If we are given the probability density function of a multidimensional random variable, how to find the density of the corresponding normalized random variable?
In other words, given $f_{X_1,X_2,\dots,X_n}(x_1,x_2,\dots,x_n)$ to be pdf of $(X_1,X_2,\dots,X_n)$, how to find the density of $\left(\frac{X_1}{\sqrt{X_1^2+X_2^2+\dots+X_n^2}},\frac{X_2}{\sqrt{X_1^2+X_2^2+\dots+X_n^2}},\dots,\frac{X_n}{\sqrt{X_1^2+X_2^2+\dots+X_n^2}}\right)$?

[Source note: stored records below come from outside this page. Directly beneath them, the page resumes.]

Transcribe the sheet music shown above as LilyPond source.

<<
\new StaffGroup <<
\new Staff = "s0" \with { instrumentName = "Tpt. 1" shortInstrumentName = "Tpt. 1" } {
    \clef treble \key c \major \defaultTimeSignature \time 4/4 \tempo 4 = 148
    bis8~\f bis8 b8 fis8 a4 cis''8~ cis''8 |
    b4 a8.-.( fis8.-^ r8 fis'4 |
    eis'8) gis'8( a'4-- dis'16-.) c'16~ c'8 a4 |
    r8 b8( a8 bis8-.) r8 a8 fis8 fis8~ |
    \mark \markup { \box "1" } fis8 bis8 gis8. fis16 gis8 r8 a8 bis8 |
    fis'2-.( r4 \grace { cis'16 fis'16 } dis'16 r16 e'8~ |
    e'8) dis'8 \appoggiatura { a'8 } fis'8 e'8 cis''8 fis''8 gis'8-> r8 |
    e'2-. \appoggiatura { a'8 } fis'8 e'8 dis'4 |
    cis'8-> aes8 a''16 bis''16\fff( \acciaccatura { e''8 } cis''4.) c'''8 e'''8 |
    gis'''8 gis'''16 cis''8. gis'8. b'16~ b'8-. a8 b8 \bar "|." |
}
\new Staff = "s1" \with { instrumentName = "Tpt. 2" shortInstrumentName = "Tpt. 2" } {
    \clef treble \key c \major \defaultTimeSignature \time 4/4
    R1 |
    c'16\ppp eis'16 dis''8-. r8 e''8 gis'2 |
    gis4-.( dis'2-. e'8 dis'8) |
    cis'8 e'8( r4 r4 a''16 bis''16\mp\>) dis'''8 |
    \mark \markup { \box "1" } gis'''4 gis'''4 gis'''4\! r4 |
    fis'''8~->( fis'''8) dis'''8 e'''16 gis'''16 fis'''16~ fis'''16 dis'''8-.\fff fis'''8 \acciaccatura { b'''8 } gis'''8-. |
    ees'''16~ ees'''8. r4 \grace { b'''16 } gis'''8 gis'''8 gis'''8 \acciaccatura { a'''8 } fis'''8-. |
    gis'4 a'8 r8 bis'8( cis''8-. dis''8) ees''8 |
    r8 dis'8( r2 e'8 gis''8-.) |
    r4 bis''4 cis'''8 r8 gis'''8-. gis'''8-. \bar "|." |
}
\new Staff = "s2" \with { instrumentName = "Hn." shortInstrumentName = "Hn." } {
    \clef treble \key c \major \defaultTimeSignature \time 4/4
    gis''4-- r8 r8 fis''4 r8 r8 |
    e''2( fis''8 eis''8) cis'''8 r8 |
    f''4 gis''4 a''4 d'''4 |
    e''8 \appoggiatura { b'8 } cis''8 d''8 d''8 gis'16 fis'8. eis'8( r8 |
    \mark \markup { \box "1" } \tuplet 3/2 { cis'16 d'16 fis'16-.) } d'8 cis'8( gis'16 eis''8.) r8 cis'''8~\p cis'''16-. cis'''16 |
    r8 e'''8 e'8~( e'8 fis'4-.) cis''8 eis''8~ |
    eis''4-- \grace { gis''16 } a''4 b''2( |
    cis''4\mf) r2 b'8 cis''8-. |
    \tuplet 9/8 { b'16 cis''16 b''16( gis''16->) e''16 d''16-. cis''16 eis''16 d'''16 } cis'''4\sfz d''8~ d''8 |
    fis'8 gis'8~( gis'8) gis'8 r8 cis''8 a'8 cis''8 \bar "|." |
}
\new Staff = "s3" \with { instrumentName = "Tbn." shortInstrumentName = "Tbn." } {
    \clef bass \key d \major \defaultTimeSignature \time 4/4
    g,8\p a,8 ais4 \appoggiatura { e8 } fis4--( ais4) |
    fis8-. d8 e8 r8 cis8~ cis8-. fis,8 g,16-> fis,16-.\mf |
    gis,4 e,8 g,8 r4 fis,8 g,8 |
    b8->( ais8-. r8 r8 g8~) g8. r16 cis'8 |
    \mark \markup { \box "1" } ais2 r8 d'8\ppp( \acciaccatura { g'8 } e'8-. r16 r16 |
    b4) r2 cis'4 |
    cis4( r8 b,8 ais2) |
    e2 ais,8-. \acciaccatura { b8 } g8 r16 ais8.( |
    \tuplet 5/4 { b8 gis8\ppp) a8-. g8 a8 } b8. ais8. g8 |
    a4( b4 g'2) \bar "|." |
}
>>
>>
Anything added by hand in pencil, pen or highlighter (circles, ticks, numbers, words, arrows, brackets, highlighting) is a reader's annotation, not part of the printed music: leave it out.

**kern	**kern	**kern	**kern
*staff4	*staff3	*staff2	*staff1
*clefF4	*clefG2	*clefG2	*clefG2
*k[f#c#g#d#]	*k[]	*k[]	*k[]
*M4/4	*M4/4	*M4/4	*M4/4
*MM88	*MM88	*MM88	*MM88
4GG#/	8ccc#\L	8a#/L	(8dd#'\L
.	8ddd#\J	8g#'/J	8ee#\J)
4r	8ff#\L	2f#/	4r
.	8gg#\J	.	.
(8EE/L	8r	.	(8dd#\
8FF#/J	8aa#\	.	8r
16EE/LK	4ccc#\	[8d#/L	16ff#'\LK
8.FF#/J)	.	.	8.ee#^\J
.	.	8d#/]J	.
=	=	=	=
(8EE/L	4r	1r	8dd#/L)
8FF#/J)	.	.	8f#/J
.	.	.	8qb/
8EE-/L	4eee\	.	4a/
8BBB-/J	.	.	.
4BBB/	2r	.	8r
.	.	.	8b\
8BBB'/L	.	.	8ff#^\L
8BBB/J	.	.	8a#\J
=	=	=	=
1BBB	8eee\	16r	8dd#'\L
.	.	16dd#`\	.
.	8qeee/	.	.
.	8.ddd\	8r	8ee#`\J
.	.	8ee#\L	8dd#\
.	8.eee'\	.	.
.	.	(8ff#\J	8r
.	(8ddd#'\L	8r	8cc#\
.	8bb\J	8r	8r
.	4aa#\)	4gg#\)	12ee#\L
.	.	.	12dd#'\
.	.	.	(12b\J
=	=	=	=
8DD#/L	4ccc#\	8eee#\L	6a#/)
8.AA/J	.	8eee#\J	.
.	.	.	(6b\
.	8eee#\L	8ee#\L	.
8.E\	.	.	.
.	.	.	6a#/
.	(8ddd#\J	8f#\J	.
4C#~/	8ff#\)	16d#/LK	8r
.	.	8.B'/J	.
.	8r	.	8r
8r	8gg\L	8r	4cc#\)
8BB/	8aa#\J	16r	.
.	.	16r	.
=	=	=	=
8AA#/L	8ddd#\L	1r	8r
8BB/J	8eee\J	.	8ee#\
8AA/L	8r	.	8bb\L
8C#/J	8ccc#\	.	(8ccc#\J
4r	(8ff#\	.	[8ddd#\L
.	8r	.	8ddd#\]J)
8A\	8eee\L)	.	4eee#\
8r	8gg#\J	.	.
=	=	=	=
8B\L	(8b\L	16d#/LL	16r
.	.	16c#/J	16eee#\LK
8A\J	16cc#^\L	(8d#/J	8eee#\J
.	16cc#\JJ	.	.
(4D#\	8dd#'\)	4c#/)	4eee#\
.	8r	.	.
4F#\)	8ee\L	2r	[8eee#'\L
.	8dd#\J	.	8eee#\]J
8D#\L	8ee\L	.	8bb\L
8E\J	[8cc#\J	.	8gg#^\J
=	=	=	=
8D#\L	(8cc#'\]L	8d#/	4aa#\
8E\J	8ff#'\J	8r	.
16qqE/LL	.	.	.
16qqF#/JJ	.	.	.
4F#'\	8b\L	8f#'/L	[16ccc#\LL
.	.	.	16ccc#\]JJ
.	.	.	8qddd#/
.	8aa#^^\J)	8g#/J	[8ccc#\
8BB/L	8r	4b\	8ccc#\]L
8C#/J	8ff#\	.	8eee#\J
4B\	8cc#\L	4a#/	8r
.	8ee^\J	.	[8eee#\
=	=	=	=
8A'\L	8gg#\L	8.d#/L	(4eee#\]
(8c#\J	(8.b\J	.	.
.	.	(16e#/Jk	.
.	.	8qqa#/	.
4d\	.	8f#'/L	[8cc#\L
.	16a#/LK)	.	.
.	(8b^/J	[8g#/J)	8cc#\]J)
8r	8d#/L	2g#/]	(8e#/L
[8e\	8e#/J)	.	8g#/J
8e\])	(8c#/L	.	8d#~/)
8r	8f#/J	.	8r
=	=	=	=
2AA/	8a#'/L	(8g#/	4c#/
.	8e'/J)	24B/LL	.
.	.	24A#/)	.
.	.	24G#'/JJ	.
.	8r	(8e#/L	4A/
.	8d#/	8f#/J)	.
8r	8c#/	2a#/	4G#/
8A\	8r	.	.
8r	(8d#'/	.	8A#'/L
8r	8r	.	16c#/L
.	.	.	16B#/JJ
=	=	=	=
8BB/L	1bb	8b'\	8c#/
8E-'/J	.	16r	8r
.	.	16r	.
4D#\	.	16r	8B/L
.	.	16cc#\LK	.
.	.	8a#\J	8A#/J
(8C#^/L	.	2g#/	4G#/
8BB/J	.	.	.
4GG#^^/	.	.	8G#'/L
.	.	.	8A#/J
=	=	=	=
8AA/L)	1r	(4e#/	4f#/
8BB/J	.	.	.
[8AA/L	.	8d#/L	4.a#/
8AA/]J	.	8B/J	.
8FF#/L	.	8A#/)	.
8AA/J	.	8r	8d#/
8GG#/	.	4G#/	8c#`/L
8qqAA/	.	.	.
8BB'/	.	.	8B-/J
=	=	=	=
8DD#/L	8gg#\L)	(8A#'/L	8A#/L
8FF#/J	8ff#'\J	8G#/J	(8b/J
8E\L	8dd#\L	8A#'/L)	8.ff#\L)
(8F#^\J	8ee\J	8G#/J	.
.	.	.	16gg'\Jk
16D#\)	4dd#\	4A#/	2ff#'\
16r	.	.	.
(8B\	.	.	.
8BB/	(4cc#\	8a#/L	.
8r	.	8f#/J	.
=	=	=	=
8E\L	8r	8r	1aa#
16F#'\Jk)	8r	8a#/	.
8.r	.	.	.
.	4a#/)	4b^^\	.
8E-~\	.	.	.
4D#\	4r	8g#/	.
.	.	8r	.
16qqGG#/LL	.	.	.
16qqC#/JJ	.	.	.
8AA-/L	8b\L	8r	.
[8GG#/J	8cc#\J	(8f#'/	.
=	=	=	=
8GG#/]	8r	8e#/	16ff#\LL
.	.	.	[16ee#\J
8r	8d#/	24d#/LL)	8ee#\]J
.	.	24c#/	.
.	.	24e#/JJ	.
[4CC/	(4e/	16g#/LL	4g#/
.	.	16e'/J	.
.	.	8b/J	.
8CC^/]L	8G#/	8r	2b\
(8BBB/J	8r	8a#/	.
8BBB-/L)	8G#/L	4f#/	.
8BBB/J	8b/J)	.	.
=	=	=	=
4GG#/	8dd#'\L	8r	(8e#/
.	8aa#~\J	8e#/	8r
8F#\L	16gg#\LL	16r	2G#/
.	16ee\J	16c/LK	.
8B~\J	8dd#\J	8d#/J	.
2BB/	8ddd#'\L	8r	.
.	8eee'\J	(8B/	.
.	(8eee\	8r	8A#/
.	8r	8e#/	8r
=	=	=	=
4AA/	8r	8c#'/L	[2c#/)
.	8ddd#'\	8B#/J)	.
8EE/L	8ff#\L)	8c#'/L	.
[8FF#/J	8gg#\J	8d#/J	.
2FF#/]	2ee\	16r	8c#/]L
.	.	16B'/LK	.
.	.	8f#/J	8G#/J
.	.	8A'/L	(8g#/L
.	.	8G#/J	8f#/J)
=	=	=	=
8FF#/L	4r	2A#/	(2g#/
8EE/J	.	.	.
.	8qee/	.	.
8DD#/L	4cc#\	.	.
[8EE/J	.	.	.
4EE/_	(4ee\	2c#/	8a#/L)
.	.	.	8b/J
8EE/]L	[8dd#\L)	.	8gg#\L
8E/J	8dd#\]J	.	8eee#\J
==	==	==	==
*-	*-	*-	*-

I was thinking of defining $\frac{X_i}{\sqrt{X_1^2+X_2^2+\dots+X_n^2}}=Y_i$ for all $i$, then writing $(X_1,X_2,\dots,X_n) = (rY_1,rY_2,\dots,rY_n)$ and then using Change of variable formula. But that didn't work because the Jacobian matrix becomes rectangular then.
I think you're heading to the right direction there. You get rectangular Jacobian because once $n-1$ of the $Y_{i}$ are determined, the last $Y_{i}$ is fixed (because their sum of squares equals one).
I would define $Y_{1}=\sqrt{1-\sum_{i=2}^{n}{Y_{i}^{2}}}$, find the density function of $\left(r,Y_{2},Y_{3},...,Y_{n}\right)$ using Change of Variable and then integrate w.r.t $r$ from $0$ to $\infty$.